STMicroelectronics claims optical breakthrough

STMicroelectronics NV (STM) has developed silicon-based light emitters that match the efficiency of light emitters based on traditional materials such as gallium arsenide (GaAs), it announced Monday. The development will allow STM, of Geneva, to develop many new semiconductor products, it said in a statement.

To date, it has not been possible to combine optical and electrical functions on a single silicon chip because silicon light emitters were inefficient.

The technology is based on a new structure in which ions of rare earth metals such as erbium and cerium are implanted in a layer of Silicon Rich Oxide-silicon dioxide that has been enriched with silicon nanocrystals smaller than two nanometres in diameter. The light emitters are 100 times more efficient than any previous silicon-based emitters and are comparable to traditional products, STM said. The frequency of the emitted light varies depending on the metal used, STM said.

One of the first applications for the technology has been to build power control devices with the control circuitry electronically isolated from the power switching transistors. Electrical isolation is mandatory in many applications for safety reasons, and until now it has been necessary to use external devices such as relays and transformers.
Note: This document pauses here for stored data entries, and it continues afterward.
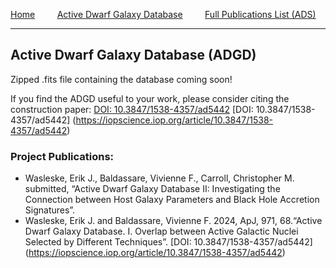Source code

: [Home](https://erikwasleske.github.io/)  &nbsp;  &nbsp;   &nbsp;  &nbsp;  [Active Dwarf Galaxy Database](project-adgd.md) &nbsp;  &nbsp;   &nbsp;  &nbsp; [Full Publications List (ADS)](https://ui.adsabs.harvard.edu/search/fq=%7B!type%3Daqp%20v%3D%24fq_database%7D&fq_database=(database%3Aastronomy%20OR%20database%3Aphysics)&p_=0&q=author%3A%22Wasleske%2C%20Erik%20J.%22&sort=date%20desc%2C%20bibcode%20desc)

---
## Active Dwarf Galaxy Database (ADGD)

Zipped .fits file containing the database coming soon!


If you find the ADGD useful to your work, please consider citing the construction paper: [DOI: 10.3847/1538-4357/ad5442]([project-adgd.md](https://iopscience.iop.org/article/10.3847/1538-4357/ad5442))
[DOI: 10.3847/1538-4357/ad5442] (https://iopscience.iop.org/article/10.3847/1538-4357/ad5442)

### Project Publications:
  + Wasleske, Erik J., Baldassare, Vivienne F., Carroll, Christopher M. submitted, “Active Dwarf Galaxy Database II: Investigating the Connection between Host Galaxy Parameters and Black Hole Accretion Signatures”.
  + Wasleske, Erik J. and Baldassare, Vivienne F. 2024, ApJ, 971, 68.“Active Dwarf Galaxy Database. I. Overlap between Active Galactic Nuclei Selected by Different Techniques”. [DOI: 10.3847/1538-4357/ad5442] (https://iopscience.iop.org/article/10.3847/1538-4357/ad5442)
Now STM has been able to develop two circuits on one chip, separated from one another by insulating silicon dioxide but communicating with one another using silicon light emitters and detectors. These will be useful in applications where the power circuit has to handle much higher voltages than the control circuit, STM said.

The company has patented the key techniques of implanting the rare earth ions. The technology is compatible with existing high-volume production processes, so will not be expensive to implement, STM said.